**EXCERPT**

• • • • •

I'll do some more tests tomorrow. Rep is bringing me more paint. At this point, it's hard to tell if its granules or micro bubbles that are popping and leaving a tiny bump. If that's the case it may be something to do with an anti foam agent or something.. i dunno..Will keep ya'll posted. So stressful..:vs_OMG:


----------



## ParamountPaint (Aug 25, 2016)

I'd like to know, if it is non-spec pigment, why was it in my gallons of Ironclad?

According to many, BM is the Christ Child of greatness. I forgot about the whole incident until this thread, but it's mighty saucy to excuse a big problem like that.

Two days of labor was expended on this garbage. Two guys @ 20 for 16 hours. So, $320 in direct labor cost, plus another $250ish in indirect. $570 out of pocket for nothing.

It's not a BIG problem, but you've got people on here complaining about someone owing them 200 bucks.

I just wasted $570 for zero result, not to mention having to re-sand everything.

If you flush half a grand down the toilet every couple days, you're not likely to find to much profitability in a small business. 

Pisses me off, is all.


----------



## ParamountPaint (Aug 25, 2016)

for more detail:

We were re-glazing and restoring 9 over 9 sashes in the shop. Painting and racking. The issue was not apparent until we pulled the sashes off the rack for the second coat.

• • • • •

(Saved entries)
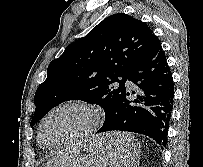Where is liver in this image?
I'll list each match as a JSON object with an SVG mask.
<instances>
[{
  "mask_svg": "<svg viewBox=\"0 0 203 167\" xmlns=\"http://www.w3.org/2000/svg\"><path fill=\"white\" fill-rule=\"evenodd\" d=\"M134 138L128 133H115L100 137L99 141L94 143V147H101L103 143H118L122 146H128ZM74 154L62 153L52 157L45 167H68L74 161Z\"/></svg>",
  "mask_w": 203,
  "mask_h": 167,
  "instance_id": "obj_1",
  "label": "liver"
}]
</instances>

• • • • •

**EXERCISE AIM**
According to the paint forum thread, how much money did ParamountPaint lose on the job with nothing to show for it? These lines come from a different source than the text.

**FULL SOLUTION**
$570